Please hang in there, things will improve. Although I've just had a transplant, my neuropathy did improve to a certain extent through time and strict glucose control. It's not easy, you get fed up with the pain, discomfort and the imposition of the intrusive treatments, but you CAN make some improvement. It sounds like your glucose is doing a similar thing to mine! Gastroparisis mucks up your absorbtion, so you can't really predict what effect the carb/ sugars will have on your levels. It's to do with erratic stomach emptying, apparently! Have you had a stomach emptying test yet? It's not very pleasant, involves eating scrambled egg on toast and drinking milk laced with radioactive ions!! Not what you fancy when you're suffering with Gastro! Then you have to sit on a scanning machine, in the same position for at least a couple of hours!! But, you do get an idea of how well your Pyloric Sphincter (valve at the bottom of the stomach) is working. Mine ws pretty useless, so they gave me Pyloric Botox. Worth asking about, I believe that it helped me. They inject Botox into your Pyloric Sphincter, using an endoscopy procedure, so it may not involve a hospital stay, it can be done as a day case. Botox has the opposite effect on the Pyloric Sphincter, than it does on the faces of paranoid women!! It causes the valve to relax and therefore allows food to be digested more consistently and quicker than before treatment, relieving bloatedness and feelings of fullness, nausea etc. Might be worth a go, it has no adverse effects and if it doessn't work it just gets absorbed by the body. It's not permament and wears off after a few months, but it can help your body to heal, leaving you in a better place after treatment, than before!
oh yeah, before I forget, a drug, similar to Amitrptyline, called Duloxotine (I think that's the right spelling!) Has been found effective for controling neuropathic pain. I couldn't take it because of the nightmares and hallucinations!! But if you can take Amitriptyline, Duloxotine shouldn't be a problem! Sorry I've gone on a bit! I'm so glad to have found another autonomic neuropathy sufferer. I thought you might be interested to hear that my friend Jane, who also suffered from Autonomic Neuropathy, died recently from her diabetic neuropthy. She also had 'Diabulimia', but never got over it, she continues to withold insulin etc right up until her death. She was only 23 years old. This condition is serious, people die, why isn't there more awareness???

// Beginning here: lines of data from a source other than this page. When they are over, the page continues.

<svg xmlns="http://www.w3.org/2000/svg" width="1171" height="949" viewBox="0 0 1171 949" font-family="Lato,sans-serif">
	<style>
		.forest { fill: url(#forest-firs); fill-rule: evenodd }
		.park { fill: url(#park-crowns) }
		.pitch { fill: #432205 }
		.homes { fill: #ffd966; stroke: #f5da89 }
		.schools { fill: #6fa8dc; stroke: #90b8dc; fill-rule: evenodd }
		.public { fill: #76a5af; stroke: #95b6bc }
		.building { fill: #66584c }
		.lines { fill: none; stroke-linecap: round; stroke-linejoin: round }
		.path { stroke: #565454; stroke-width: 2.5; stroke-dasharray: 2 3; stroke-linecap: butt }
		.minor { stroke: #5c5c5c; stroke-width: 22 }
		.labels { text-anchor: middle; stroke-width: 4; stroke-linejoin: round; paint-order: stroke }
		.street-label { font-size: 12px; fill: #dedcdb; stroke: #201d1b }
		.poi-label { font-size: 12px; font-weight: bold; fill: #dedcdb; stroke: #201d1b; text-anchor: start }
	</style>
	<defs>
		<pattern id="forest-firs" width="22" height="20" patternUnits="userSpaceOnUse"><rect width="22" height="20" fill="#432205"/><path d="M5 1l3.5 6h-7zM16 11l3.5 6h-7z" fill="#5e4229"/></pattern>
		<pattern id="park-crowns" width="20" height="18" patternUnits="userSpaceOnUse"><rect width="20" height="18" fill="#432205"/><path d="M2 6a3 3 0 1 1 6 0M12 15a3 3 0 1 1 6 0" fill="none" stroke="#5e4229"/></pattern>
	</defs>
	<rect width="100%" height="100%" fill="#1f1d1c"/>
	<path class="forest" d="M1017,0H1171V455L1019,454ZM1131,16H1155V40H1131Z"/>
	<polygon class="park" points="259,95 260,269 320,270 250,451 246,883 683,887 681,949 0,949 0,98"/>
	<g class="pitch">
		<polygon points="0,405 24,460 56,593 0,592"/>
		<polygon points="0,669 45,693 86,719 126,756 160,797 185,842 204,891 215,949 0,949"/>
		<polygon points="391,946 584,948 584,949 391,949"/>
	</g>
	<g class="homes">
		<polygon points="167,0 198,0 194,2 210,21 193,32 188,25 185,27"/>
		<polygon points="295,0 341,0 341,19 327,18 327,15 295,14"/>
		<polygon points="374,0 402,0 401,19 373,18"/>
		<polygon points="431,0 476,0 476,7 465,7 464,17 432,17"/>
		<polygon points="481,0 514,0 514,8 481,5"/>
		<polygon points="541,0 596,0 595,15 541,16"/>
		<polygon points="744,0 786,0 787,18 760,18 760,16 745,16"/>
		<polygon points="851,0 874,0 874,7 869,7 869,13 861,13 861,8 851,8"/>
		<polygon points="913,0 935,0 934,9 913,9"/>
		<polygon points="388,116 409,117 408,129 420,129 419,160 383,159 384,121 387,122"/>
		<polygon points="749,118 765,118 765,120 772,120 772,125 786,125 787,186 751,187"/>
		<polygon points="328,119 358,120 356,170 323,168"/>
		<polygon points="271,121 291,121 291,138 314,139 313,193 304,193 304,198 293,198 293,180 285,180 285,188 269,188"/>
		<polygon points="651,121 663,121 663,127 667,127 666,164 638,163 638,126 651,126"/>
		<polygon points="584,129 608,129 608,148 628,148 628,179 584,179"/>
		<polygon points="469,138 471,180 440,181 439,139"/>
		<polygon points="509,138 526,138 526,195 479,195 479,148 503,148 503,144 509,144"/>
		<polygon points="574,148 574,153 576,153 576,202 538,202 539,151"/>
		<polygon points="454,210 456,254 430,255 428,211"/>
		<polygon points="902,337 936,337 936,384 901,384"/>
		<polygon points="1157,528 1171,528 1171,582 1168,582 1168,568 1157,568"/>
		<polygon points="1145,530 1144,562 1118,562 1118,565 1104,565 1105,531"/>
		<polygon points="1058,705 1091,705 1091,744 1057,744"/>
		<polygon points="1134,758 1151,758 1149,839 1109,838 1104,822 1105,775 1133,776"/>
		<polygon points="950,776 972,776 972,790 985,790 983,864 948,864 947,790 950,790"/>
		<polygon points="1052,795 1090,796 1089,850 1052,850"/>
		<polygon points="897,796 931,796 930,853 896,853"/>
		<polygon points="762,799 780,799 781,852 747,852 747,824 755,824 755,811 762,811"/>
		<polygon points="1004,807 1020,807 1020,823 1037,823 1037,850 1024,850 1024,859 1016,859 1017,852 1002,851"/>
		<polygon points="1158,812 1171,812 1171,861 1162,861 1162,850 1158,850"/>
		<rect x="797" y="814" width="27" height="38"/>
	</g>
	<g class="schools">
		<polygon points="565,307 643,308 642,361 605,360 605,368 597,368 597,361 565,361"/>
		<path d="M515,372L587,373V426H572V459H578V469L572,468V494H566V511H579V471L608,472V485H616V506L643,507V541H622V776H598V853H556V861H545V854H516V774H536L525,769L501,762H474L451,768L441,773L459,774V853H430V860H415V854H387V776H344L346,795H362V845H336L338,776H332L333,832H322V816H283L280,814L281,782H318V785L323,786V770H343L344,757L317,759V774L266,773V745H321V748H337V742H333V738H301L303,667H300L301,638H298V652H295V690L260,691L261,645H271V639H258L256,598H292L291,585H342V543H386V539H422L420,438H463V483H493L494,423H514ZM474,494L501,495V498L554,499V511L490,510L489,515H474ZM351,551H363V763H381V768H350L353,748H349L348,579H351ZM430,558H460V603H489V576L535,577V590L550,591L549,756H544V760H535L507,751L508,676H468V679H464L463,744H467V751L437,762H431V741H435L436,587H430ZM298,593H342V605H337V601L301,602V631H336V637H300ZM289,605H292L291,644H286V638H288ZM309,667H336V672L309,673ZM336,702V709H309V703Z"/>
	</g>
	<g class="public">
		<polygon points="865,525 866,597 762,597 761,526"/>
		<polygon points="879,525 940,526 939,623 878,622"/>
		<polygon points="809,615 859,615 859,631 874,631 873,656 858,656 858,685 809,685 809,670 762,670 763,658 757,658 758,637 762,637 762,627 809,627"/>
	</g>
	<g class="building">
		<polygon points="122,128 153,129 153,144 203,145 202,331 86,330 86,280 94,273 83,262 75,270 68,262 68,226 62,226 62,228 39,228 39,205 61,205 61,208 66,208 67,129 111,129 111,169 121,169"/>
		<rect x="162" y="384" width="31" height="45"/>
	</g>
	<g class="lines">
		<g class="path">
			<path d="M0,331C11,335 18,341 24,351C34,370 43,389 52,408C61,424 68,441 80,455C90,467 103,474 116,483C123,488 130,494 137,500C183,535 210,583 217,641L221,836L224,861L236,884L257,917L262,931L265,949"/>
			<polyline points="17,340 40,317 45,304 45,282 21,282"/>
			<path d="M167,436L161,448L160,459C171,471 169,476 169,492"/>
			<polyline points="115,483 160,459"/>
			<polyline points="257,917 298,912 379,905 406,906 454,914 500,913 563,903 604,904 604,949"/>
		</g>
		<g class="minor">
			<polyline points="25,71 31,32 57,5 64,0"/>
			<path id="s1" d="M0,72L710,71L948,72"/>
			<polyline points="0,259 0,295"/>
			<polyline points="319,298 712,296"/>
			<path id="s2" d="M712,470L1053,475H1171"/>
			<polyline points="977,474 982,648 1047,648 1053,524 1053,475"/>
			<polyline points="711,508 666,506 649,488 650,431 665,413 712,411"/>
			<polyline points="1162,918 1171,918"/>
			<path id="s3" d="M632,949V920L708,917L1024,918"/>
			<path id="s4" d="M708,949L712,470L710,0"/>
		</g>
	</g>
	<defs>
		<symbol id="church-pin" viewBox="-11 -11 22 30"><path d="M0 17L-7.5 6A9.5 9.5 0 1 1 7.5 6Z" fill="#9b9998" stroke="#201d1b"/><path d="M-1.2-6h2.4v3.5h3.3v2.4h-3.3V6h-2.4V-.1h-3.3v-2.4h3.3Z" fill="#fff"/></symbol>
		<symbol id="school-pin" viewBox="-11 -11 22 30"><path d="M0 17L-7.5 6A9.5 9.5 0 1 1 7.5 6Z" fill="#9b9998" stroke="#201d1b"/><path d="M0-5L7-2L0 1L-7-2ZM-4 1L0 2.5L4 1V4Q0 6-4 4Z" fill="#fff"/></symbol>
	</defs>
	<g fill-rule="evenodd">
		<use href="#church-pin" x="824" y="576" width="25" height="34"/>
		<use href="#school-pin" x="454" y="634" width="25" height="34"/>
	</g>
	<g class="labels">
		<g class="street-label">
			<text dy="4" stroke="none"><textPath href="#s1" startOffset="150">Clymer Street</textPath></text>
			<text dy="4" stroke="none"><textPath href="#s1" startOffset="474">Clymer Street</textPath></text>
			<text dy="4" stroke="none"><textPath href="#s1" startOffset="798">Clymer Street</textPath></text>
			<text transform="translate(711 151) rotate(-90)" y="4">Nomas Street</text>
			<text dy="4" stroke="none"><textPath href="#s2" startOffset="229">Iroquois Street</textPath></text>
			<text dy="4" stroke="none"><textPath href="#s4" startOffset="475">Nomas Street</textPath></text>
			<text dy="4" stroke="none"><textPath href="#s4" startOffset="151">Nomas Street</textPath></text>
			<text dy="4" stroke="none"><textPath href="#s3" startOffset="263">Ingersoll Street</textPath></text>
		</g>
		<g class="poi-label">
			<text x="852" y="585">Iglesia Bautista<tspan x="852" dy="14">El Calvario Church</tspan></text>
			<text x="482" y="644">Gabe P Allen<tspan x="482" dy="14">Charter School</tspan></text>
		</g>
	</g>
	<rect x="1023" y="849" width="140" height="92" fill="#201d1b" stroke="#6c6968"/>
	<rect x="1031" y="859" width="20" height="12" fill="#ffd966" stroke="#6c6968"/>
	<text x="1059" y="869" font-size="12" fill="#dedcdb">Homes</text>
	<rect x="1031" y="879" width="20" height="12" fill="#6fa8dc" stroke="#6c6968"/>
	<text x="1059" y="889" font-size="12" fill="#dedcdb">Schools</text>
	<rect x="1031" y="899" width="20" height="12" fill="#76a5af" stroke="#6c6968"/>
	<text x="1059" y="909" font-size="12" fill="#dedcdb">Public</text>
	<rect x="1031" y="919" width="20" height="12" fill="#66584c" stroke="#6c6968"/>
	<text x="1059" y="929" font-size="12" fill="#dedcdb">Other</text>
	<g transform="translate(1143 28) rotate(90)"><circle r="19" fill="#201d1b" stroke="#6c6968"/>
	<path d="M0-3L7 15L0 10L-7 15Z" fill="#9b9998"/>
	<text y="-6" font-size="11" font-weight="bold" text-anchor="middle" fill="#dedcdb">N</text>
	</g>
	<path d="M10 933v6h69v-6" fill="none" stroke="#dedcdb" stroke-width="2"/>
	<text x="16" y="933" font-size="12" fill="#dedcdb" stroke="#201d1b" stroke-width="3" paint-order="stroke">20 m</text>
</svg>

Anyway, I'd better leave it at that!!!!
Take care of yourself and hang in there!!!

Anonymous said...

Hi Lee
Marelize here. Maybe if you could answer some of my questions on neuropathy please. I've been type 1 for 27 yrs and am starting to feel the effects of neuropathy in my feet. The loss of sensation started about 18yrs ago, but the sharp pains started approx 2 yrs ago. On your scale to 10 I am probably on 1 or 2. I would want to know how long would it take me to develop to your level of pain? How bad does my glucose levels have to be to experience such bad complications? My HbA1C is above 10 at the moment.